(Items from a data source)
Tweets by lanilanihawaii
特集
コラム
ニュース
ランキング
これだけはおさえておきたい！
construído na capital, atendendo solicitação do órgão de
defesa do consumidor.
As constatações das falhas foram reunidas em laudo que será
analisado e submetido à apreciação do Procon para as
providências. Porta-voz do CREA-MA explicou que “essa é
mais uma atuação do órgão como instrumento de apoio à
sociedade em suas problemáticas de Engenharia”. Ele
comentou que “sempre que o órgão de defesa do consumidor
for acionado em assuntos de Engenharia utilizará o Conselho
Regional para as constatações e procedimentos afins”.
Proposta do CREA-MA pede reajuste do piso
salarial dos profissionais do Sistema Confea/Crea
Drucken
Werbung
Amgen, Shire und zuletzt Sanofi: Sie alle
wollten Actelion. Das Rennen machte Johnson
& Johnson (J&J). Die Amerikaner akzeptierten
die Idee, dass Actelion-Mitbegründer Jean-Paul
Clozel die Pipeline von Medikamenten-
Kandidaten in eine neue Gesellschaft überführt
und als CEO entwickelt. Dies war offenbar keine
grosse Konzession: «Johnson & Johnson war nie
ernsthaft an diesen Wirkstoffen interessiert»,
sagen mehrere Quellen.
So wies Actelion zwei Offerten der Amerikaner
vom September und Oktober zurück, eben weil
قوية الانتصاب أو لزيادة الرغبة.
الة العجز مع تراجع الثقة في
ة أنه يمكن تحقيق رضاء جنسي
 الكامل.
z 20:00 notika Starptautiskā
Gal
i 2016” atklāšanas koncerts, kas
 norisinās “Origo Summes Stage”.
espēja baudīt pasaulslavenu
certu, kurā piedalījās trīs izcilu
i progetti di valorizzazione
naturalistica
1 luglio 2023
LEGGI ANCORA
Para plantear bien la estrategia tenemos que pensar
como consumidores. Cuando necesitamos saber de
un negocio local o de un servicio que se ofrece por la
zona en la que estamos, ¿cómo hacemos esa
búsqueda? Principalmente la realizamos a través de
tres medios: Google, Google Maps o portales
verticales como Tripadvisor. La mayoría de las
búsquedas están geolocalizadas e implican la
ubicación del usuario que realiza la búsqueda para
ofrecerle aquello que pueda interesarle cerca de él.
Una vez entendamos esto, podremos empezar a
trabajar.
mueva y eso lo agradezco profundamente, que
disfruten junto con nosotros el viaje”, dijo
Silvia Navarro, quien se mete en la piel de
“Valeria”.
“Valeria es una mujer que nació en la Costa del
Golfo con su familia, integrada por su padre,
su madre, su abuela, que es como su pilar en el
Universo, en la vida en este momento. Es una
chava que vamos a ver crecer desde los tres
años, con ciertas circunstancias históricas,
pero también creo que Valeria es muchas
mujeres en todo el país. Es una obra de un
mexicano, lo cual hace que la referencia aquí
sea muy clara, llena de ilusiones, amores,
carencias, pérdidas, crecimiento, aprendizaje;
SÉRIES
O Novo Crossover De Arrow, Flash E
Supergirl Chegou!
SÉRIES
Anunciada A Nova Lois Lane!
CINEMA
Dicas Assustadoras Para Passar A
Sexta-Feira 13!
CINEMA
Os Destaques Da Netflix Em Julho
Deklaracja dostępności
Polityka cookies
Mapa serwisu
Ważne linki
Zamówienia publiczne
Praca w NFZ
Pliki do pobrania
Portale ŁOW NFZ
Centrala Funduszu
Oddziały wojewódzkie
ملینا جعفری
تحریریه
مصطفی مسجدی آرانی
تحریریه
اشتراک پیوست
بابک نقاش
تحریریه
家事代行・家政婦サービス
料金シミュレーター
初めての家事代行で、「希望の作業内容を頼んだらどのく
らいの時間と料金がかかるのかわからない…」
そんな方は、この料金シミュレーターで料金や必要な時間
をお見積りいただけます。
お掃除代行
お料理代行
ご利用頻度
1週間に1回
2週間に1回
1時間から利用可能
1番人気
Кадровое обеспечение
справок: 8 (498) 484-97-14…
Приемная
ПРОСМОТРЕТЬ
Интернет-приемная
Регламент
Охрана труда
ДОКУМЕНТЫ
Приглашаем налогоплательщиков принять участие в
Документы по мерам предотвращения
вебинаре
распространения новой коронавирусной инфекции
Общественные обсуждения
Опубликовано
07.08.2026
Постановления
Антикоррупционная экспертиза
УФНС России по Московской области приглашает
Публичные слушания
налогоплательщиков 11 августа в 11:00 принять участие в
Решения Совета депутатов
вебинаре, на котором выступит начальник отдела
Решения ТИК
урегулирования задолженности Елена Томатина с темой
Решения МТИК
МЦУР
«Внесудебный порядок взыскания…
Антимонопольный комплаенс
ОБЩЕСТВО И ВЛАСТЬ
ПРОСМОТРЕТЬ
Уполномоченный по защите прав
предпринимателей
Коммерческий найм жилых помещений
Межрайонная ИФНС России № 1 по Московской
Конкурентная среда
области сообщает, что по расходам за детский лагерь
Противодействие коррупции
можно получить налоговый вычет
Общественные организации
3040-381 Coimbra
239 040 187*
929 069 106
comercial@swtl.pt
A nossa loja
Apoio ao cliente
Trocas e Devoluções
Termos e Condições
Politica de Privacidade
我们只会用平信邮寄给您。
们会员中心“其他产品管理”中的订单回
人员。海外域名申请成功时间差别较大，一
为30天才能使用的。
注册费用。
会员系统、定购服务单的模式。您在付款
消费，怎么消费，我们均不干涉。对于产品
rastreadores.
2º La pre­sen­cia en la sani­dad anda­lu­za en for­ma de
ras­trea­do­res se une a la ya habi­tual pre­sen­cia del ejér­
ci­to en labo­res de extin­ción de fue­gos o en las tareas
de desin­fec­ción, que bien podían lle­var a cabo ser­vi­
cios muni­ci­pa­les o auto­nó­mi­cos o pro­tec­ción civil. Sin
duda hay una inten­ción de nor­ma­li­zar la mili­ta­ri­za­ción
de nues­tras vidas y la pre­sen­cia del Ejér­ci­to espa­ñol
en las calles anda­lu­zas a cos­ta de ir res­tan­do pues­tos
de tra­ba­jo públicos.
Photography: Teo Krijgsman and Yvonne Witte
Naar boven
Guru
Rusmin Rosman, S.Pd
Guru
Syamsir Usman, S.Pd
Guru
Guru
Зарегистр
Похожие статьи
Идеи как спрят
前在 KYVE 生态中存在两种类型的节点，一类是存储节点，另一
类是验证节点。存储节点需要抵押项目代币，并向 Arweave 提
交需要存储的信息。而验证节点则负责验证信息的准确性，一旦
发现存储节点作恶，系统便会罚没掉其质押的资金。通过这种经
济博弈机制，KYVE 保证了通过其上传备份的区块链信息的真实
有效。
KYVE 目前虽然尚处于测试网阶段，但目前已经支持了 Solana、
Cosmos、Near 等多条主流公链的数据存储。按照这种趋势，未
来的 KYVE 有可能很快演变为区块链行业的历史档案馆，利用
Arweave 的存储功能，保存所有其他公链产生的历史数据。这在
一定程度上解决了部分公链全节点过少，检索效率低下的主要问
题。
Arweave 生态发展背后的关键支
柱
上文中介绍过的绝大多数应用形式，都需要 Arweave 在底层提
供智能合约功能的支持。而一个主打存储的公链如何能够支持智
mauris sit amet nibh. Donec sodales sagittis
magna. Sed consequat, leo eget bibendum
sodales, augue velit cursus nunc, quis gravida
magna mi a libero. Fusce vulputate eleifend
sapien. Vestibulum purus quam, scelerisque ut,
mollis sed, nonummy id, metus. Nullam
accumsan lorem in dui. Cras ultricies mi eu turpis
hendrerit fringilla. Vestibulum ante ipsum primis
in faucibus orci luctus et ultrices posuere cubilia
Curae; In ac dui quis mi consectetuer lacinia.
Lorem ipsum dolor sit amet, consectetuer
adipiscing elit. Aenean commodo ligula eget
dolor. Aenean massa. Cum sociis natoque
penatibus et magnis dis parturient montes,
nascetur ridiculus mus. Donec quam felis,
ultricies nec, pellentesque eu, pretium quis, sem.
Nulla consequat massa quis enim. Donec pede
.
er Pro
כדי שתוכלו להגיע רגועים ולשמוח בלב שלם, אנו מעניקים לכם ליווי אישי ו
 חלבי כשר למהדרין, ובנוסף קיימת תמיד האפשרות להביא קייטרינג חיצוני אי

ASSIGNMENT -> Taking the records above, retype every line from the one with "la Costa del" down to the one with "Anunciada A Nova Lois Lane!", exactly and with nothing else.

TASK OUTPUT ->
“Valeria es una mujer que nació en la Costa del
Golfo con su familia, integrada por su padre,
su madre, su abuela, que es como su pilar en el
Universo, en la vida en este momento. Es una
chava que vamos a ver crecer desde los tres
años, con ciertas circunstancias históricas,
pero también creo que Valeria es muchas
mujeres en todo el país. Es una obra de un
mexicano, lo cual hace que la referencia aquí
sea muy clara, llena de ilusiones, amores,
carencias, pérdidas, crecimiento, aprendizaje;
SÉRIES
O Novo Crossover De Arrow, Flash E
Supergirl Chegou!
SÉRIES
Anunciada A Nova Lois Lane!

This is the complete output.